Banyak pembuat mobil dan perusahaan teknologi swakemudi umumnya mematuhi prinsip-prinsip Etika AI, melakukannya untuk mencoba dan membangun dan menggunakan AI yang dapat dipercaya dalam hal mobil self-driving berbasis AI yang aman dan andal. Harap disadari bahwa beberapa dari perusahaan tersebut lebih kuat dan lebih setia pada ajaran Etis AI daripada yang lain. Kadang-kadang ada juga perusahaan rintisan yang berhubungan dengan mobil swakemudi atau pemula yang tampaknya mengesampingkan banyak landasan Etika AI (lihat ulasan saya di tautannya di sini).

Di sisi lain, undang-undang dan peraturan baru yang mencakup mobil self-driving secara bertahap telah ditempatkan di buku hukum. Apakah mereka memiliki gigi yang diperlukan untuk mendukungnya adalah masalah yang berbeda, demikian juga apakah penegakan hukum tersebut dianggap serius atau diabaikan (lihat kolom saya untuk analisis tentang ini).

Ada juga sudut teknologi tinggi untuk ini juga. Saya telah memperkirakan bahwa kita secara bertahap akan melihat varian bot malaikat penjaga AI yang akan muncul di arena kendaraan otonom dan mobil self-driving. Kami belum ada di sana. Ini akan menjadi lebih umum setelah popularitas mobil self-driving menjadi lebih luas.

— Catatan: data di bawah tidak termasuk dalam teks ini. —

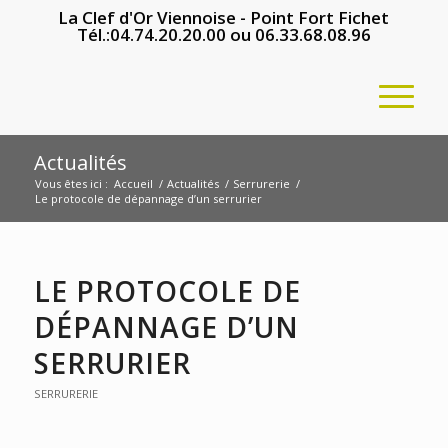
La Clef d'Or Viennoise - Point Fort Fichet
Tél.:
04.74.20.20.00
ou
06.33.68.08.96
Actualités
Vous êtes ici :
Accueil
/
Actualités
/
Serrurerie
/
Le protocole de dépannage d’un serrurier
LE PROTOCOLE DE
DÉPANNAGE D’UN
SERRURIER
SERRURERIE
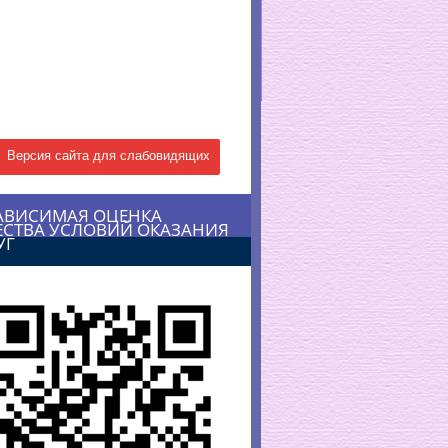
Версия сайта для слабовидящих
АВИСИМАЯ ОЦЕНКА
ЕСТВА УСЛОВИЙ ОКАЗАНИЯ
УГ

Poin terakhir ini memunculkan garis terkenal tentang kepercayaan yang pasti sudah Anda hafal.

Percaya, tapi verifikasi.

Kita dapat membiarkan diri kita memperluas kepercayaan kita, mungkin dengan murah hati. Sementara itu, kita juga harus berjaga-jaga seperti elang untuk memastikan bahwa kepercayaan yang kita berikan dibuktikan dengan kata-kata dan perbuatan. Mari kita percaya pada AI, tetapi pastikan tanpa henti bahwa kita menempatkan kepercayaan kita dengan tepat dan dengan mata terbuka lebar.

Anda bisa mempercayai saya untuk itu.